DATASET >>
┌────────
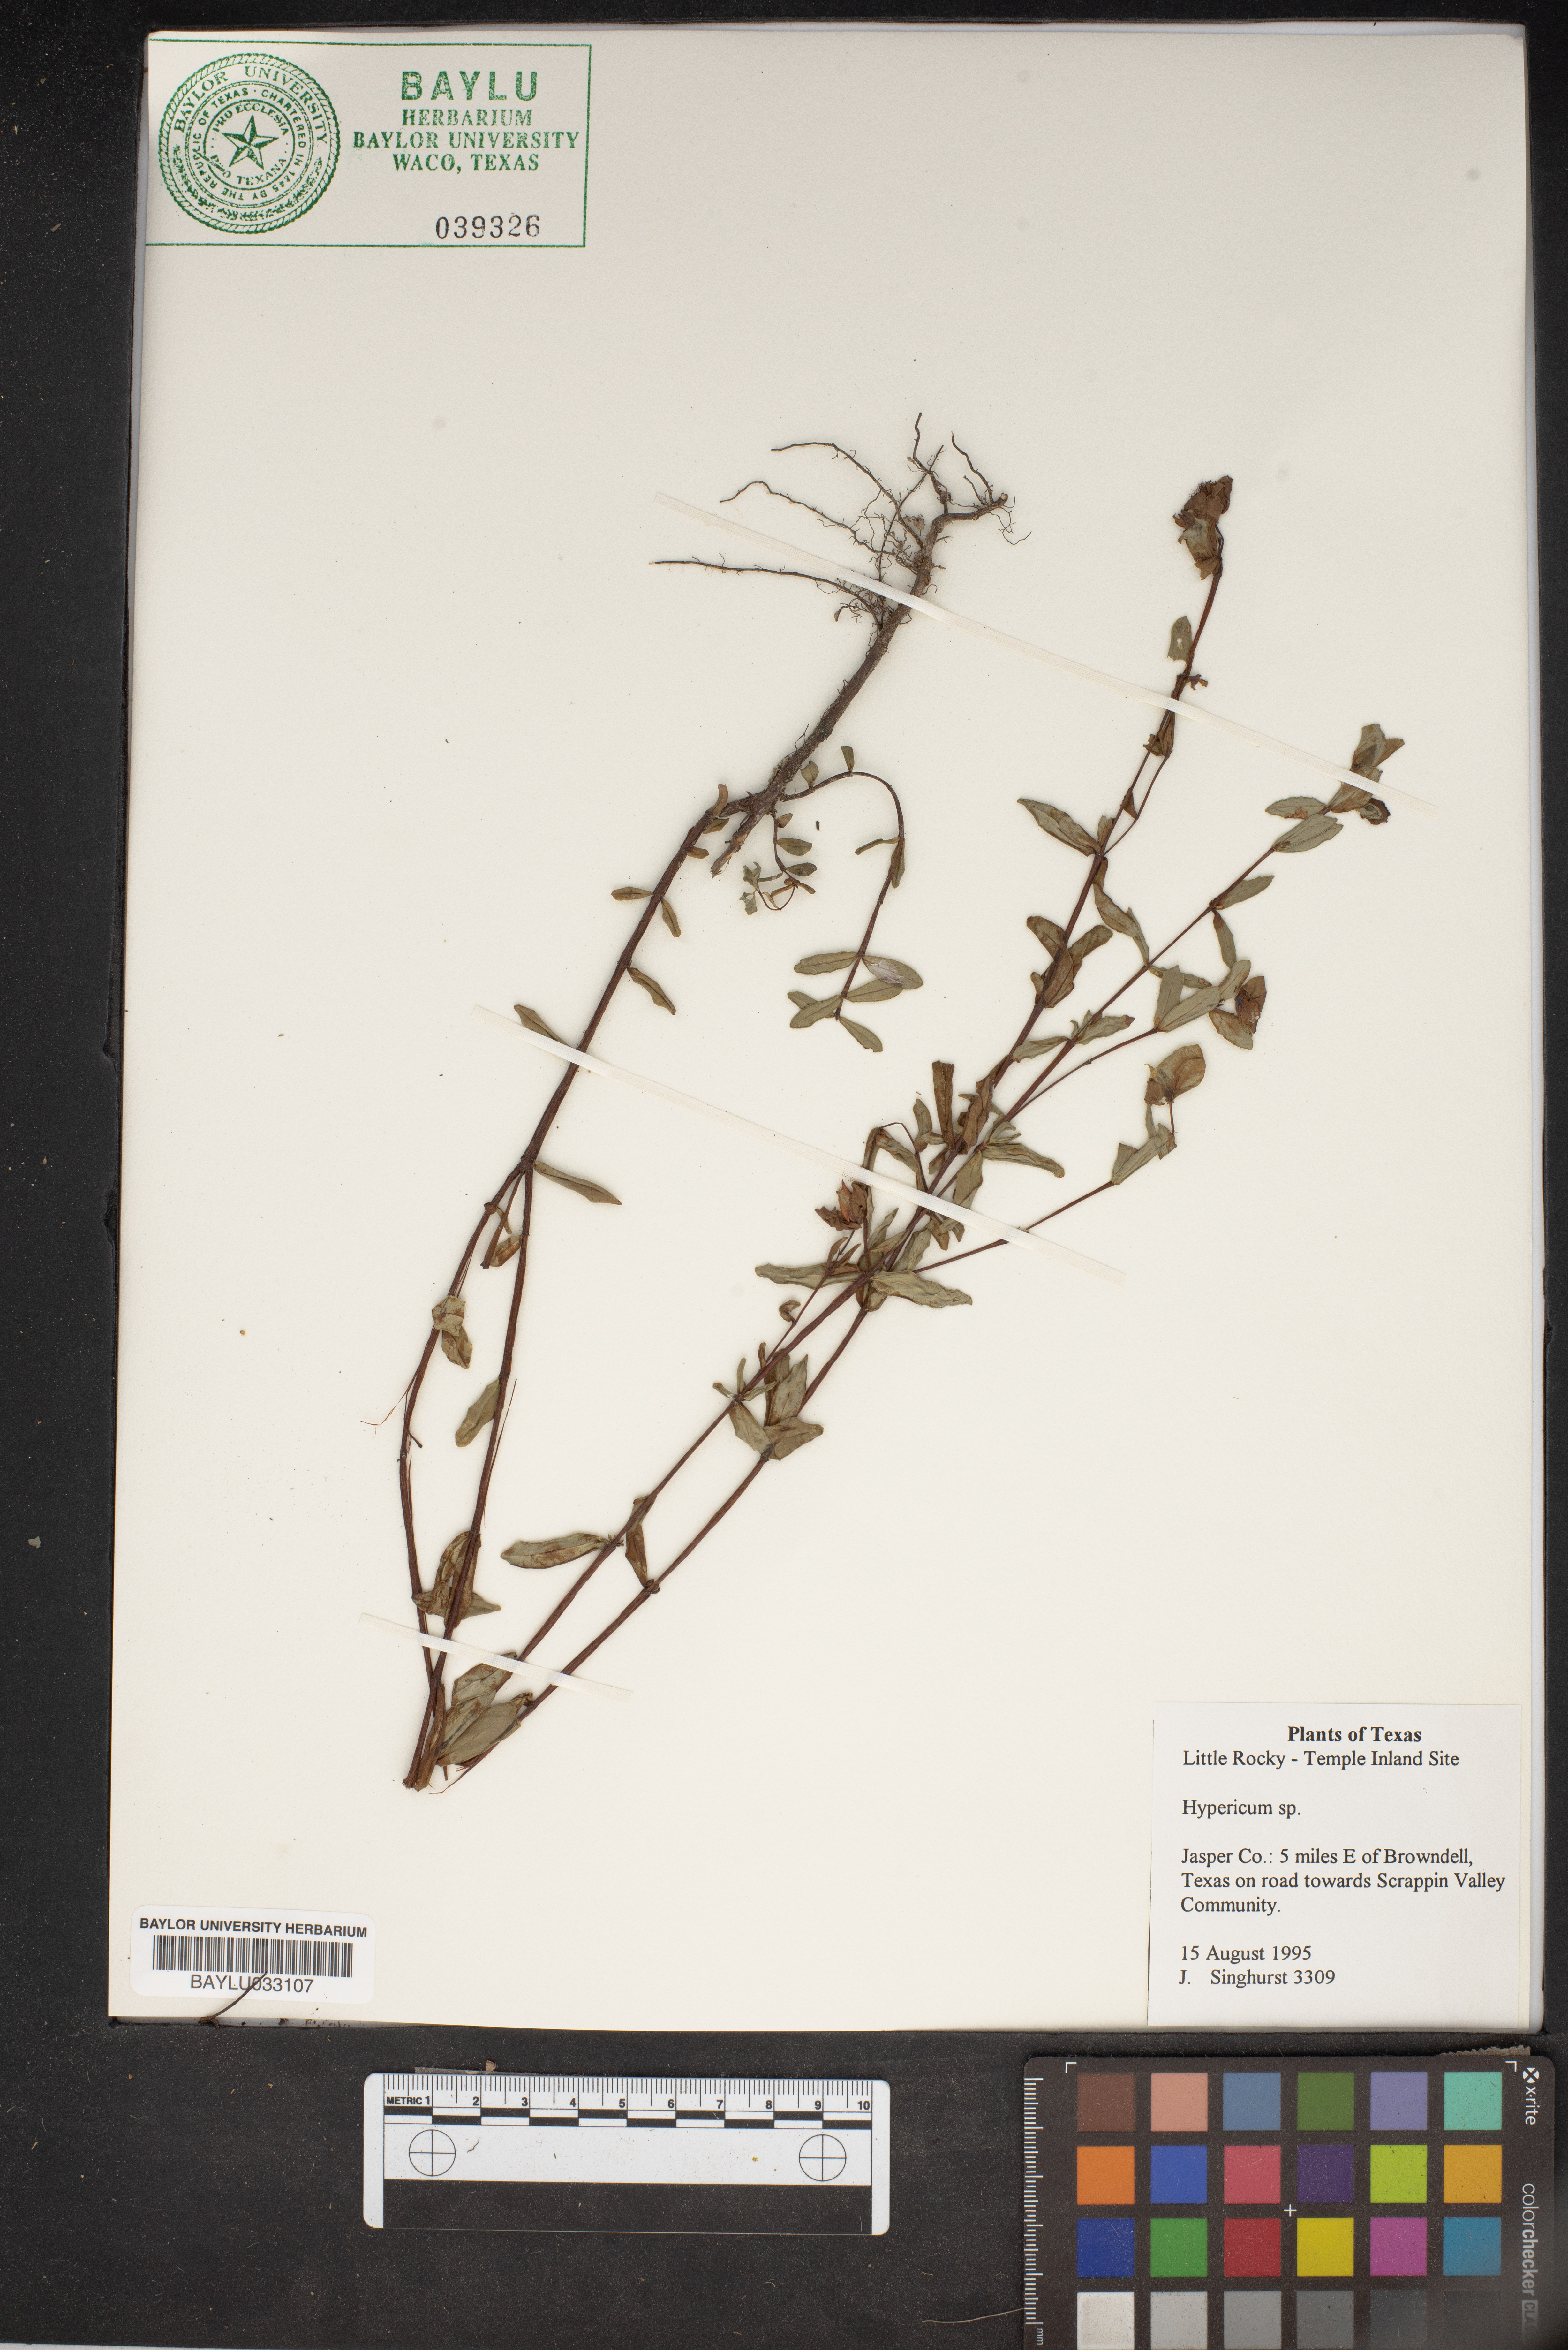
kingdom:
└────────
┌────────
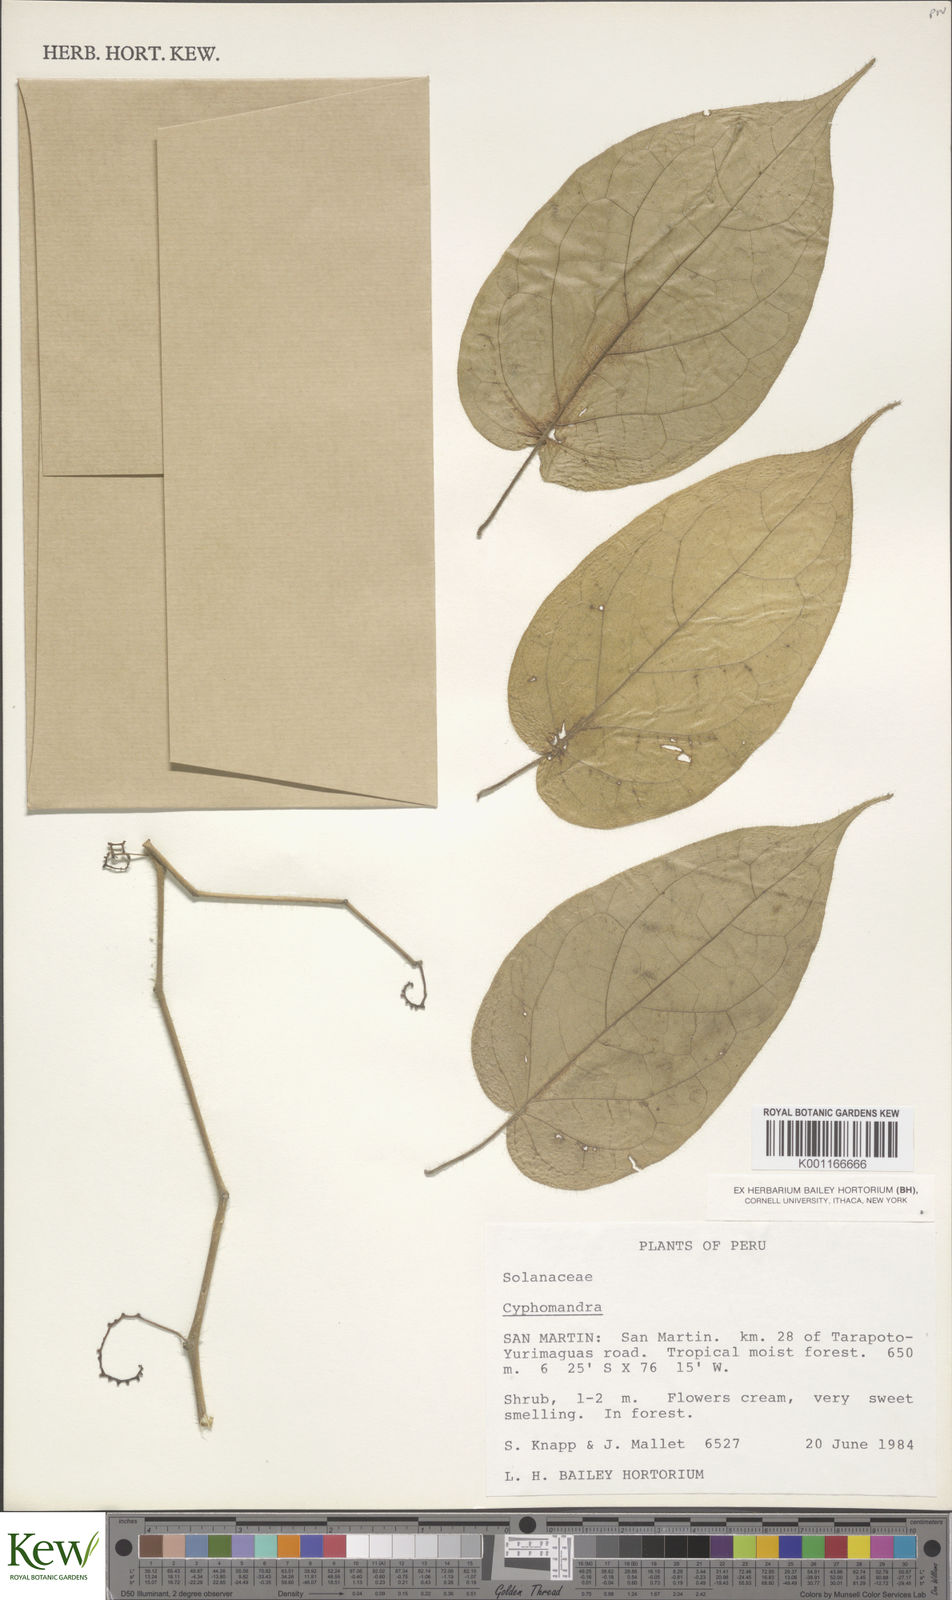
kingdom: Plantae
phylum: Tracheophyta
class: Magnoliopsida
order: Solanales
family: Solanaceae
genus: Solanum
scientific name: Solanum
└────────
TASK DESCRIPTION >> Return the lines unchanged, starting at the line that contains "phylum: Tracheophyta" and ending after the line that contains "scientific name: Solanum".

EXERCISE OUTPUT >>
phylum: Tracheophyta
class: Magnoliopsida
order: Solanales
family: Solanaceae
genus: Solanum
scientific name: Solanum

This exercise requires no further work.